[Begin PROVIDED INFORMATION]
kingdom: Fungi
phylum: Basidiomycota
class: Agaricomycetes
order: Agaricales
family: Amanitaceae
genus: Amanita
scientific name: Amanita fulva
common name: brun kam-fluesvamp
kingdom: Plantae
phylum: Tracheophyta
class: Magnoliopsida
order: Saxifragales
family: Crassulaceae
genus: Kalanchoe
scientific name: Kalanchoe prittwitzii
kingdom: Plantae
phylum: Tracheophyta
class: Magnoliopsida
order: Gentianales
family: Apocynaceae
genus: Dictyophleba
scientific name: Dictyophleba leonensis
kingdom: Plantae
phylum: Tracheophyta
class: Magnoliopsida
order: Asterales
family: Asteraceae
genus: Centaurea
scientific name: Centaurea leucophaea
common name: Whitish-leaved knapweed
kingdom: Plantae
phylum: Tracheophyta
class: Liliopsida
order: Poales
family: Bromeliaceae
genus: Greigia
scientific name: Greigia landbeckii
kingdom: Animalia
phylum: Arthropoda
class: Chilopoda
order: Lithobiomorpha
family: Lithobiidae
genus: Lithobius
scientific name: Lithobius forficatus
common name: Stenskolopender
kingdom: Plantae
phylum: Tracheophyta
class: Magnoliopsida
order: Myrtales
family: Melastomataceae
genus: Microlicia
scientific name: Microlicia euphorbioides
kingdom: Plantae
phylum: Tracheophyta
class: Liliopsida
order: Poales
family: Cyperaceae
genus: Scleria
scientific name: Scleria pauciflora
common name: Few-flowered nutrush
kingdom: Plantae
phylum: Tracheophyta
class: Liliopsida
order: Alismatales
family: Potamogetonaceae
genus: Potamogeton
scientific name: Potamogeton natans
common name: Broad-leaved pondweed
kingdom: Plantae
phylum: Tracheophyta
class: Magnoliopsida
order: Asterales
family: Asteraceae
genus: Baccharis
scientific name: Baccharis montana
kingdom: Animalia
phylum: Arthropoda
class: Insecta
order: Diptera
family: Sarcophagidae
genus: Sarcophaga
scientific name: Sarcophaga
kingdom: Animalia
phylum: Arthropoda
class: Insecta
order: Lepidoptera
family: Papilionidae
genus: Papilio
[End PROVIDED INFORMATION]
## GIVEN EXERCISE
Starting at the first line and ending at the line containing "order: Gentianales", repeat these lines and swap "phylum" for "division", leaving everything else unchanged.

## SOLUTION TO THIS EXERCISE
kingdom: Fungi
division: Basidiomycota
class: Agaricomycetes
order: Agaricales
family: Amanitaceae
genus: Amanita
scientific name: Amanita fulva
common name: brun kam-fluesvamp
kingdom: Plantae
division: Tracheophyta
class: Magnoliopsida
order: Saxifragales
family: Crassulaceae
genus: Kalanchoe
scientific name: Kalanchoe prittwitzii
kingdom: Plantae
division: Tracheophyta
class: Magnoliopsida
order: Gentianales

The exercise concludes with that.